X. Review checklist (use against any non-trivial change)
Print this when reviewing an RFC or PR. Each line is yes / no / N/A.
- Does it respect the substrate? (§I)
- Does it cross only one trait boundary per layer? (§II)
- Are capabilities and stats exposed for any new behavior? (§II.5)
- If touching the wire / transport surface, does kernel code stay protocol-agnostic? (§II.8)
- Do trait surfaces stay remote-friendly? (§III)
- Additive, not rewrite? Feature-flagged where behavior changes? (§IV)
- Any new estimator has estimate-vs-actual logging? (§V.18)
- Coverage / lag / budget metrics surfaced? (§V.19–21)
- Failure modes graceful, bounded, observable? (§V.20)
- Atomicity scope respected per query? (§VI.23)
- Schema integrity enforced strict at commit unless explicit opt-out? (§VI.24)
- Isolation level matches default (per-query snapshot, read-your-writes)? (§VI.25)
- Durability ack only after manifest commit? (§VI.26)
- Determinism preserved (order-stable, plan-deterministic)? (§VI.28)
- Idempotency: explicit
on_conflict; idempotency keys honored if used? (§VI.29) - Bounded operations: explicit timeout / memory / concurrency limits? (§VI.31)
- If touching imports / external data, does it go through
Source? (§VII.43) - If implementing a graph / retrieval feature: reuses an existing pattern (reconciler, Union, mutation-wrap-read, SIP, factorize, Source) where applicable? (§VII)
- Tests at every boundary, not just end-to-end? (§VIII.44)
- Reference impl + test impl for any new trait? (§VIII.45)
- None of the deny-list patterns apply? (§IX)
XI. Living document policy
This document is updated when:
- A new architectural decision establishes a new invariant — add it.
- An existing invariant is challenged and either reaffirmed (with the case sharpened) or revised (with explicit migration of any affected code).
- A new architectural pattern is adopted — add to §VII.
- A current pattern (§VII) is replaced — update or remove the entry; update the deny-list.
- A new anti-pattern surfaces in review and deserves a place on the deny-list — add it.
- An aspirational invariant becomes upheld — remove the status annotation.
- An open invariant is decided — record the decision and remove the status annotation.
Updates require the same review process as code. Adding to the deny-list (§IX) is cheap; removing or relaxing an invariant (§I–VI, VIII) requires explicit justification in the proposal. Replacing a pattern (§VII) requires a design discussion linking to the new pattern; until that lands, the existing pattern stays.
When an invariant is contested in the moment, the resolution path is: (a) state the case in the relevant RFC or PR; (b) link it from this document; (c) update this document if the resolution changes the rule.
XII. Source / origin
These invariants and patterns were extracted from the architectural decisions in:
- MR-737 — Query Engine v2 RFC (the kernel scope and seams)
- MR-744 — Edge wildcards / alternation (one cell of the polymorphic-bindings matrix)

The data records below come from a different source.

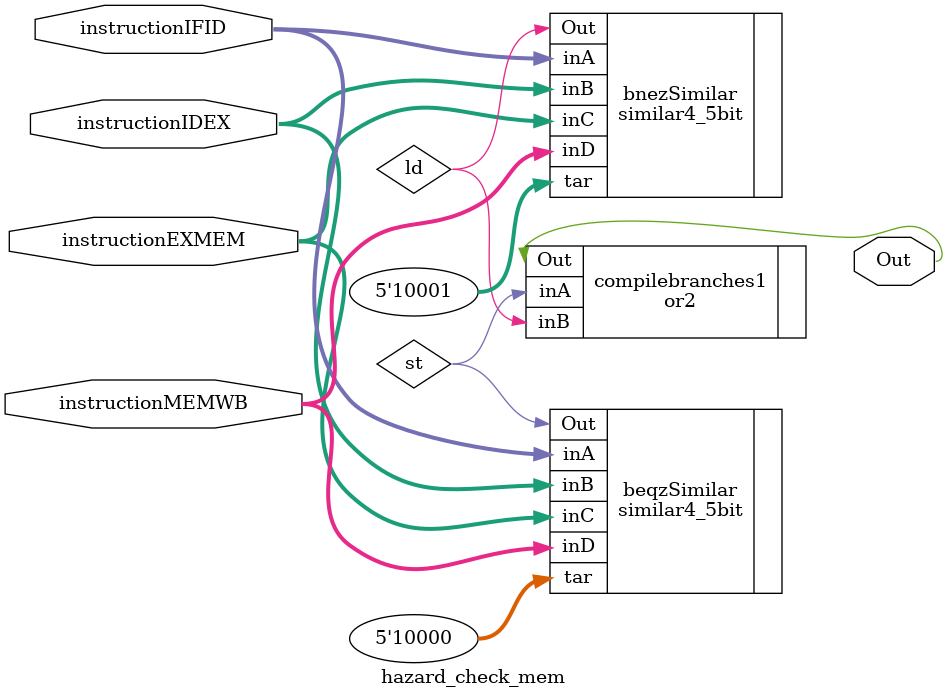
<source format=v>
module hazard_check_mem (instructionIFID, instructionIDEX, instructionEXMEM, instructionMEMWB, Out);
    

    input [4:0] instructionIFID, instructionIDEX, instructionEXMEM, instructionMEMWB;
    output Out;

    wire st;
    wire ld;

    similar4_5bit beqzSimilar(
        .tar        (5'b10000),
        .inA        (instructionIFID),
        .inB        (instructionIDEX),
        .inC        (instructionEXMEM),
        .inD        (instructionMEMWB),
        .Out        (st)
    );

    similar4_5bit bnezSimilar( 
        .tar        (5'b10001), 
        .inA        (instructionIFID), 
        .inB        (instructionIDEX), 
        .inC        (instructionEXMEM), 
        .inD        (instructionMEMWB), 
        .Out        (ld)
    );


    or2 compilebranches1(
        .inA        (st),
        .inB        (ld),
        .Out        (Out)
    );




endmodule

</source>
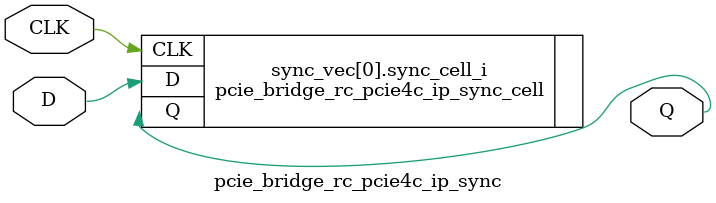
<source format=v>

`timescale 1ps / 1ps

(* DowngradeIPIdentifiedWarnings = "yes" *)
module pcie_bridge_rc_pcie4c_ip_sync #
(
    parameter integer WIDTH = 1, 
    parameter integer STAGE = 3
)
(
    //-------------------------------------------------------------------------- 
    //  Input Ports
    //-------------------------------------------------------------------------- 
    input                               CLK,
    input       [WIDTH-1:0]             D,
    
    //-------------------------------------------------------------------------- 
    //  Output Ports
    //-------------------------------------------------------------------------- 
    output      [WIDTH-1:0]             Q
);                                                        



//--------------------------------------------------------------------------------------------------
//  Generate Synchronizer - Begin
//--------------------------------------------------------------------------------------------------
genvar i;

generate for (i=0; i<WIDTH; i=i+1) 

    begin : sync_vec

    //----------------------------------------------------------------------
    //  Synchronizer
    //----------------------------------------------------------------------
    pcie_bridge_rc_pcie4c_ip_sync_cell #
    (
        .STAGE                          (STAGE)
    )    
    sync_cell_i
    (
        //------------------------------------------------------------------
        //  Input Ports
        //------------------------------------------------------------------
        .CLK                            (CLK),
        .D                              (D[i]),

        //------------------------------------------------------------------
        //  Output Ports
        //------------------------------------------------------------------
        .Q                              (Q[i])
    );
 
    end   
      
endgenerate 
//--------------------------------------------------------------------------------------------------
//  Generate - End
//--------------------------------------------------------------------------------------------------



endmodule

</source>
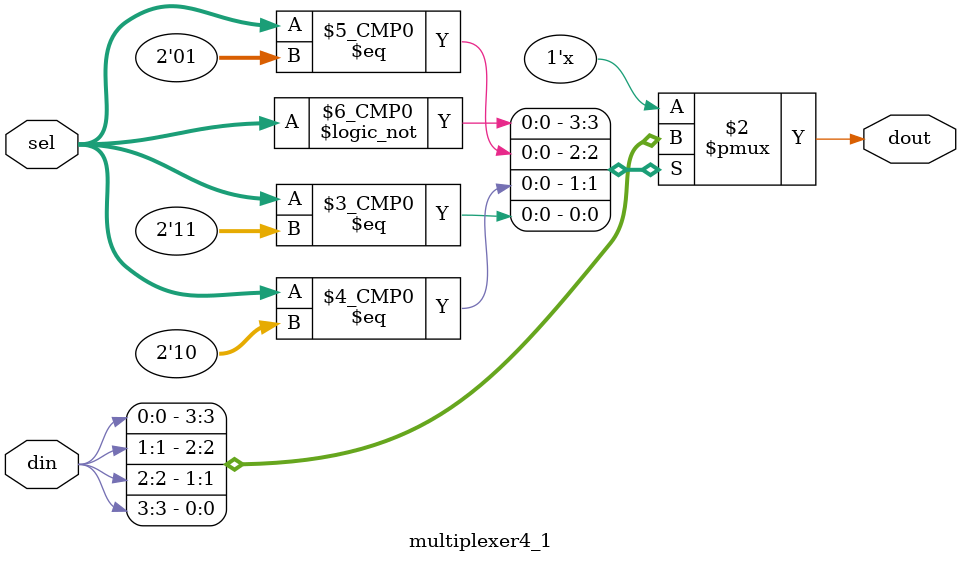
<source format=v>
module multiplexer4_1 ( din ,sel ,dout );

output dout ;
reg dout ;

input [3:0] din ;
wire [3:0] din ;
input [1:0] sel ;
wire [1:0] sel ;

always @ (din or sel) begin
 case(sel)
 2'b00:dout<=din[0];
 2'b01:dout<=din[1];
 2'b10:dout<=din[2];
 2'b11:dout<=din[3];
 endcase
end

endmodule
</source>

- MR-765 — Arrow Flight transport (query, import, export)
- The schema migration program (MR-694 family — additive evolution, safety tiers, idempotent replay)

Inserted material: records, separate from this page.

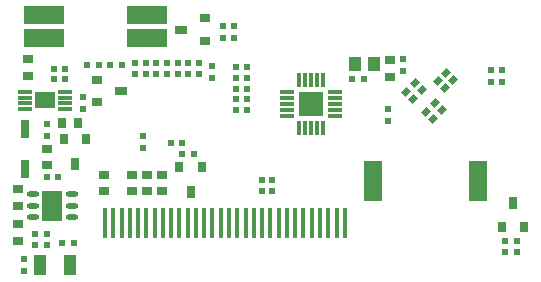
<source format=gbp>
G04 Layer_Color=128*
%FSLAX44Y44*%
%MOMM*%
G71*
G01*
G75*
%ADD17R,0.6000X0.5000*%
%ADD18R,0.5000X0.6000*%
%ADD19R,0.8000X0.9000*%
%ADD25R,0.6500X1.1000*%
%ADD26R,0.6500X0.9000*%
%ADD29R,0.9000X0.8000*%
%ADD41R,1.5000X3.4000*%
%ADD42R,1.1000X0.6500*%
%ADD43R,0.9000X0.6500*%
%ADD44R,0.8000X1.6000*%
%ADD45R,1.3000X0.3100*%
%ADD46R,1.7000X1.4500*%
%ADD47R,1.0000X1.8000*%
%ADD48R,1.2000X0.3100*%
%ADD49R,0.3100X1.2000*%
%ADD50R,2.1000X2.1000*%
%ADD51O,1.1000X0.4500*%
%ADD52R,1.7300X2.5000*%
G04:AMPARAMS|DCode=53|XSize=0.5mm|YSize=0.6mm|CornerRadius=0mm|HoleSize=0mm|Usage=FLASHONLY|Rotation=135.000|XOffset=0mm|YOffset=0mm|HoleType=Round|Shape=Rectangle|*
%AMROTATEDRECTD53*
4,1,4,0.3889,0.0354,-0.0354,-0.3889,-0.3889,-0.0354,0.0354,0.3889,0.3889,0.0354,0.0*
%
%ADD53ROTATEDRECTD53*%

%ADD54R,1.0000X1.3000*%
%ADD55R,0.4500X2.5000*%
%ADD56R,3.5000X1.5000*%
D17*
X203000Y189000D02*
D03*
X213000D02*
D03*
X155000Y186000D02*
D03*
X165000D02*
D03*
X319000Y151000D02*
D03*
X309000D02*
D03*
X319000Y160000D02*
D03*
X309000D02*
D03*
X264000Y123000D02*
D03*
X254000D02*
D03*
X274000Y114000D02*
D03*
X264000D02*
D03*
X525000Y175000D02*
D03*
X535000D02*
D03*
X159000Y94000D02*
D03*
X149000D02*
D03*
X547000Y40000D02*
D03*
X537000D02*
D03*
X547000Y31000D02*
D03*
X537000D02*
D03*
X309000Y187000D02*
D03*
X319000D02*
D03*
X535000Y185000D02*
D03*
X525000D02*
D03*
X149000Y37000D02*
D03*
X139000D02*
D03*
X162000Y38000D02*
D03*
X172000D02*
D03*
X418000Y177000D02*
D03*
X408000D02*
D03*
X139000Y46000D02*
D03*
X149000D02*
D03*
X309000Y178000D02*
D03*
X319000D02*
D03*
X309000Y169000D02*
D03*
X319000D02*
D03*
X155000Y177000D02*
D03*
X165000D02*
D03*
X183000Y189000D02*
D03*
X193000D02*
D03*
D18*
X231000Y119000D02*
D03*
Y129000D02*
D03*
X308000Y212000D02*
D03*
Y222000D02*
D03*
X180000Y162000D02*
D03*
Y152000D02*
D03*
X149000Y129000D02*
D03*
Y139000D02*
D03*
X298000Y222000D02*
D03*
Y212000D02*
D03*
X340000Y82000D02*
D03*
Y92000D02*
D03*
X251000Y181000D02*
D03*
Y191000D02*
D03*
X331000Y82000D02*
D03*
Y92000D02*
D03*
X278000Y181000D02*
D03*
Y191000D02*
D03*
X130000Y25000D02*
D03*
Y15000D02*
D03*
X451000Y184000D02*
D03*
Y194000D02*
D03*
X438000Y142000D02*
D03*
Y152000D02*
D03*
X289000Y188000D02*
D03*
Y178000D02*
D03*
X242000Y191000D02*
D03*
Y181000D02*
D03*
X233000Y191000D02*
D03*
Y181000D02*
D03*
X224000Y191000D02*
D03*
Y181000D02*
D03*
X269000Y191000D02*
D03*
Y181000D02*
D03*
X260000Y191000D02*
D03*
Y181000D02*
D03*
D19*
X175998Y140000D02*
D03*
X161998D02*
D03*
D25*
X544000Y72375D02*
D03*
X173000Y105625D02*
D03*
X271000Y81625D02*
D03*
D26*
X534500Y51625D02*
D03*
X553500D02*
D03*
X182500Y126375D02*
D03*
X163500D02*
D03*
X280500Y102375D02*
D03*
X261500D02*
D03*
D29*
X125000Y40002D02*
D03*
Y54002D02*
D03*
X133000Y193998D02*
D03*
Y179998D02*
D03*
X125000Y83998D02*
D03*
Y69998D02*
D03*
X149000Y104002D02*
D03*
Y118002D02*
D03*
X247000Y95998D02*
D03*
Y81998D02*
D03*
X234000Y95998D02*
D03*
Y81998D02*
D03*
X221000Y95998D02*
D03*
Y81998D02*
D03*
X198000Y82002D02*
D03*
Y96002D02*
D03*
X440000Y192998D02*
D03*
Y178998D02*
D03*
D41*
X425500Y91000D02*
D03*
X514500D02*
D03*
D42*
X262625Y219000D02*
D03*
X212375Y167000D02*
D03*
D43*
X283375Y209500D02*
D03*
Y228500D02*
D03*
X191625Y176500D02*
D03*
Y157500D02*
D03*
D44*
X131000Y101000D02*
D03*
Y135000D02*
D03*
D45*
Y151500D02*
D03*
Y156500D02*
D03*
Y161500D02*
D03*
Y166500D02*
D03*
X165000D02*
D03*
Y161500D02*
D03*
Y156500D02*
D03*
Y151500D02*
D03*
D46*
X148000Y159000D02*
D03*
D47*
X143500Y20000D02*
D03*
X168500D02*
D03*
D48*
X352750Y146000D02*
D03*
Y151000D02*
D03*
Y156000D02*
D03*
Y161000D02*
D03*
Y166000D02*
D03*
X393250D02*
D03*
Y161000D02*
D03*
Y156000D02*
D03*
Y151000D02*
D03*
Y146000D02*
D03*
D49*
X363000Y176250D02*
D03*
X368000D02*
D03*
X373000D02*
D03*
X378000D02*
D03*
X383000D02*
D03*
Y135750D02*
D03*
X378000D02*
D03*
X373000D02*
D03*
X368000D02*
D03*
X363000D02*
D03*
D50*
X373000Y156000D02*
D03*
D51*
X170500Y79500D02*
D03*
Y70000D02*
D03*
Y60500D02*
D03*
X137500D02*
D03*
Y70000D02*
D03*
Y79500D02*
D03*
D52*
X154000Y70000D02*
D03*
D53*
X460536Y173535D02*
D03*
X453465Y166464D02*
D03*
X487536Y182536D02*
D03*
X480464Y175464D02*
D03*
X483535Y150536D02*
D03*
X476465Y143464D02*
D03*
X477536Y156536D02*
D03*
X470465Y149465D02*
D03*
X493535Y176536D02*
D03*
X486464Y169464D02*
D03*
X466535Y167535D02*
D03*
X459464Y160464D02*
D03*
D54*
X426000Y190000D02*
D03*
X410000D02*
D03*
D55*
X401500Y55000D02*
D03*
X394500D02*
D03*
X387500D02*
D03*
X380500D02*
D03*
X373500D02*
D03*
X366500D02*
D03*
X359500D02*
D03*
X352500D02*
D03*
X345500D02*
D03*
X338500D02*
D03*
X331500D02*
D03*
X324500D02*
D03*
X317500D02*
D03*
X310500D02*
D03*
X303500D02*
D03*
X296500D02*
D03*
X289500D02*
D03*
X282500D02*
D03*
X275500D02*
D03*
X268500D02*
D03*
X261500D02*
D03*
X254500D02*
D03*
X247500D02*
D03*
X240500D02*
D03*
X233500D02*
D03*
X226500D02*
D03*
X219500D02*
D03*
X212500D02*
D03*
X205500D02*
D03*
X198500D02*
D03*
D56*
X234000Y231000D02*
D03*
Y212000D02*
D03*
X147000D02*
D03*
Y231000D02*
D03*
M02*

</source>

- The policy program (MR-722 / MR-725 — predicate pushdown)
- The reconciler / index-lifecycle work (MR-737 §5.16, MR-688, MR-679, MR-680)

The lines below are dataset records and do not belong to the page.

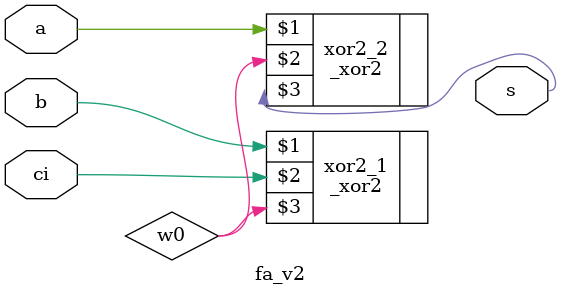
<source format=v>
module fa_v2(a,b,ci,s);// full adder design removed carryout
	input a,b,ci;
	output s;
	wire w0;
	
_xor2 xor2_1(b,ci,w0);
_xor2 xor2_2(a,w0,s);
//calling modules from gates.v

endmodule 

</source>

- The factorization and SIP work (MR-737 §5.2, §5.3 — Kuzu / Ladybug inspiration)
- The polymorphic-bindings framing (MR-737 §5.13 — one mechanism for eight cells)
- The Source-operator framing (MR-737 §5.12 — one mechanism for all imports)
- The database-guarantees discussion (§VI): ACID dimensions, CAP-style consistency model, scale-system precedents (ClickHouse, Turbopuffer, LanceDB, Postgres). Each invariant in §VI corresponds to a specific named decision; see prior architecture discussions for the option space considered.
General precedent: Lance + LanceDB Enterprise architecture; ClickHouse merge subsystem; Kubernetes controllers; Postgres autovacuum; the FDAL stack (Flight + DataFusion + Arrow + Lance).
Adding a new invariant or pattern here means we've learned something — either from a hard call we made and want to preserve, or from a mistake we don't want to repeat. Both are worth recording.